THE RECORDS:
>>
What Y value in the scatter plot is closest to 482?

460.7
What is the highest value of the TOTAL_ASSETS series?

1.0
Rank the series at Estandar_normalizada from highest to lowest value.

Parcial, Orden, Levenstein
<<
>>
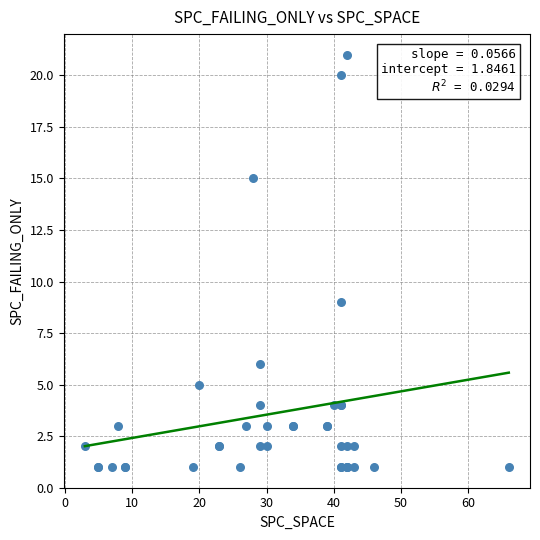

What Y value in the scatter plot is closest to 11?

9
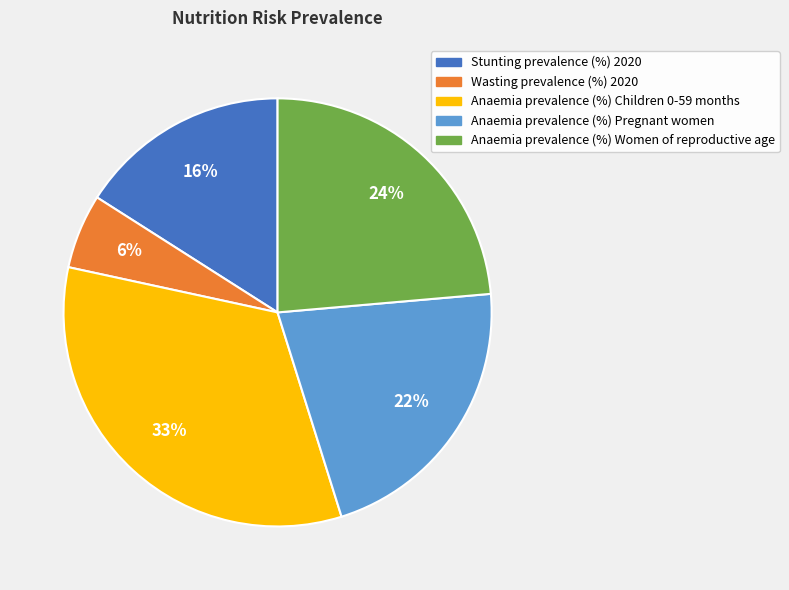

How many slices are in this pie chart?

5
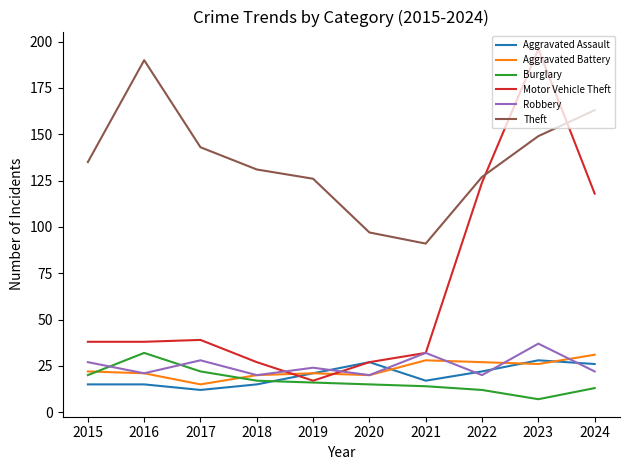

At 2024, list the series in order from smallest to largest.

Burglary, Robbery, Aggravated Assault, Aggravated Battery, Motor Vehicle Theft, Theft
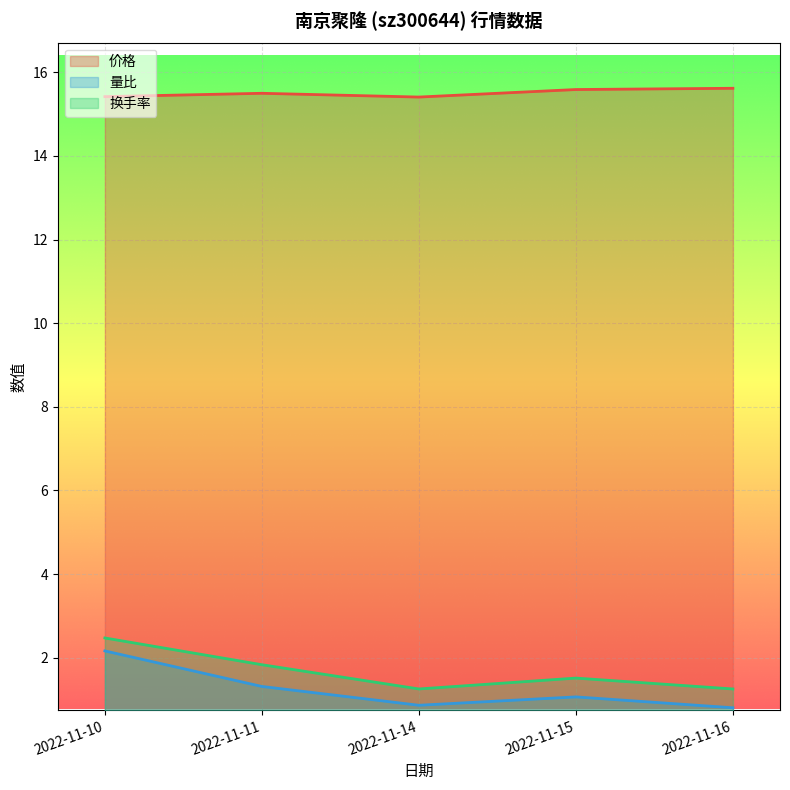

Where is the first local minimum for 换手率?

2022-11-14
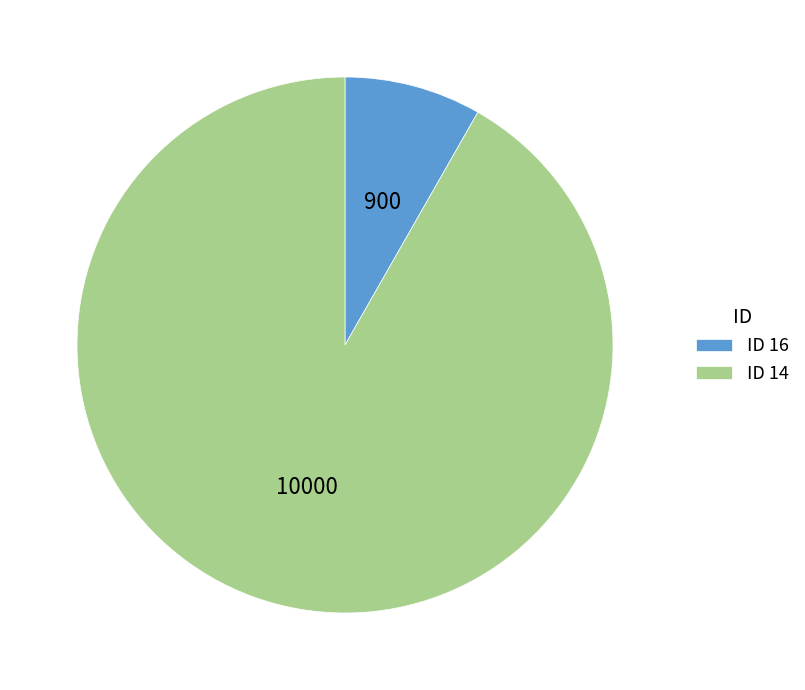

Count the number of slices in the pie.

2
<<
YOUR INSTRUCTIONS:
How many lines of the material contain the string "What"? Reply with the number only.

REPLY TO THE EXERCISE:
3